Subway Strategies
April 2018
For the first project of my Metis data science bootcamp, I worked with colleagues Jonathan Sterling and Prakash Verma to parse New York City subway turnstile data and build an outreach strategy for a fictional nonprofit client. This project used pandas, matplotlib, and Tableau to turn around a solid product on a very tight (i.e., four-day) project timeline.
Motivation
This project was unique in that it was defined by the Metis instructors and was our only group project, so I was pleased it was a topic I genuinely cared about: working toward greater diversity in tech. Our assignment was to develop a strategy for the fictional new nonprofit WomenTechWomenYes to deploy their “street teams” (you know, those people with clipboards?) to gather email addresses and invite people to a free gala in the summer. Our goal was to maximize street team efficacy by using publicly available data to optimize placement at NYC subway entries and exits.
The Dataset
We downloaded flat csv files from the Metropolitan Transit Authority. They were…messy. Each file covered one week of subway entries and exits, as marked by periodic readings on the counter of each individual turnstile at a station. We combined several columns of metadata to generate a unique identifier for each turnstile and then looked at the delta to calculate the flow of people through a turnstile. Some data had to be thrown out (e.g., if the counter reset to zero or started going in reverse). The remaining counts were summed for daily totals at the station level.
Tools and Analysis
This project came after just four days of bootcamp instruction and relied on descriptive statistics rather than more advanced machine learning models. The experience deepened our skills in two essential Python libraries: pandas to build and manipulate tables of information, and matplotlib to build graphs and charts.
Our analysis showed that the top 30 busiest subway stations in New York City accounted for one-third of all rides in the system, so we focused exclusively on those stations in our recommendations.
Recommendations
We recommend that WomenTechWomenYes street teams be placed at a dozen stations grouped by three strategies:
VOLUME:
Target high-traffic locations
Centrally-located, highly-trafficked transit hubs. Street teams will meet both New Yorkers and visitors, contributing to goal of increasing awareness and possibly yielding connections with local residents.
34th St - Penn Station
Grand Central - 42nd St
34th St - Herald Square
Times Square - 42nd St
INTEREST:
Target tech hubs
Find tech workers with a personal connection to the organization’s mission. Canvas tech hubs in Manhattan and Brooklyn, especially at lunchtime or during commuting hours.
23rd St
14th St - Union Square
14th St
Jay St - MetroTech
ENGAGEMENT:
Target residential areas
Go to busy stations in residential areas with higher median age and income, where getting an email address might turn into a donation, gala attendance, or deeper engagement with the organization.
86th St
59th St - Columbus Circle
59th St
72nd St
Visualization
An interactive Tableau dashboard is available with the data for all 30 of the busiest stations, including the 12 we ultimately recommended. WomenTechWomenYes may find that other stations on the map are also suited to their needs, now or in the future.

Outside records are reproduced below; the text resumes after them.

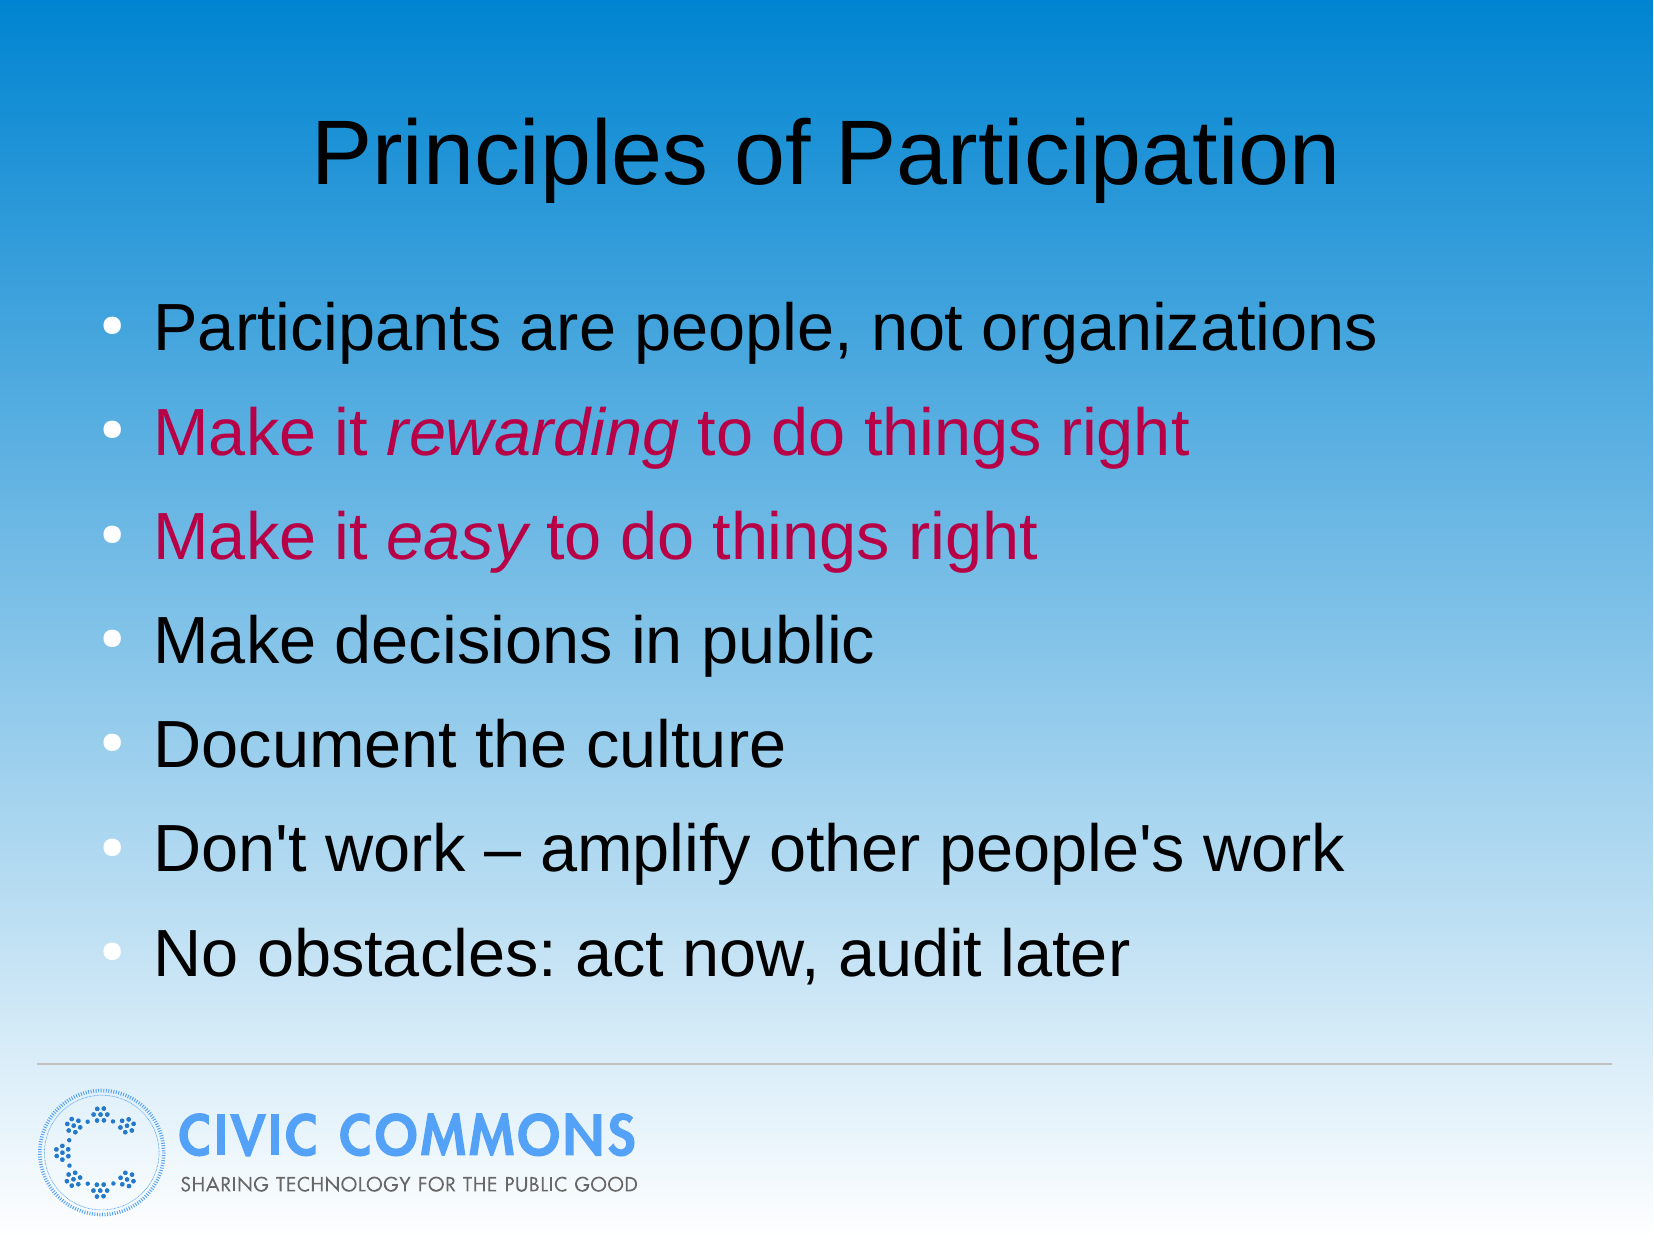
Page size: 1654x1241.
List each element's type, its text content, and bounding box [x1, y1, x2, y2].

list Participants are people, not organizations Make it rewarding to do things right Make it easy to do things right Make decisions in public Document the culture Don't work – amplify other people's work No obstacles: act now, audit later [82, 290, 1571, 1095]
title Principles of Participation [82, 49, 1571, 257]
picture [0, 1056, 689, 1241]
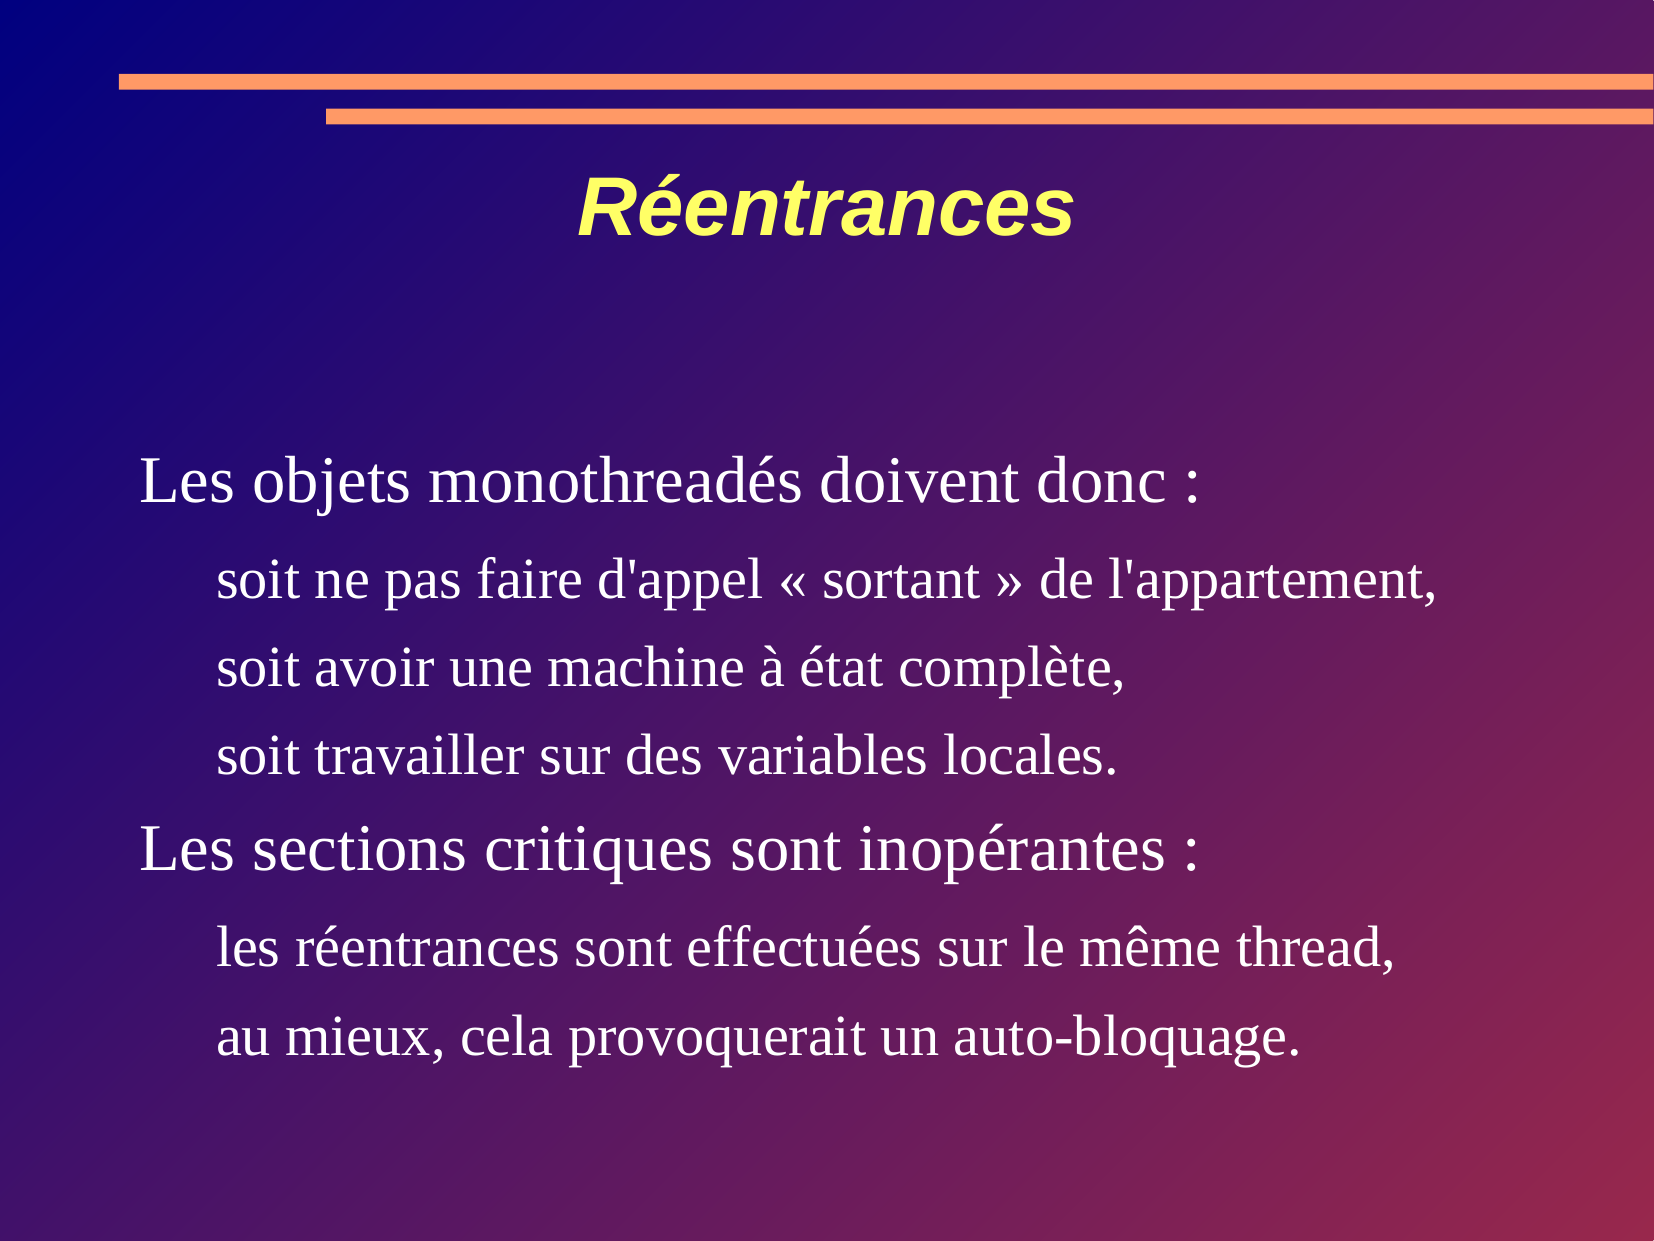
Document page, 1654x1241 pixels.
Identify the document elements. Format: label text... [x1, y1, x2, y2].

list Les objets monothreadés doivent donc : soit ne pas faire d'appel « sortant » de l'appartement, soit avoir une machine à état complète, soit travailler sur des variables locales. Les sections critiques sont inopérantes : les réentrances sont effectuées sur le même thread, au mieux, cela provoquerait un auto-bloquage. [121, 443, 1534, 1127]
title Réentrances [121, 102, 1534, 311]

The color overlay in the map incorporates census data for median age in a neighborhood. Age showed more difference across census tracts than median income did. This was because incomes in New York are high compared to most of the country (compensating for a higher cost of living) and the pre-set census income ranges were too low to provide useful context.
Next Steps
We would like to further the work already done by deepening our analysis in a few key ways.
Hourly Analysis: Provide recommendations based on station traffic by time of day.
Neighborhood Data: Consider tourism, demographics, and charitable giving.
Evaluation: Track WTWY results by station, including weather data as a control.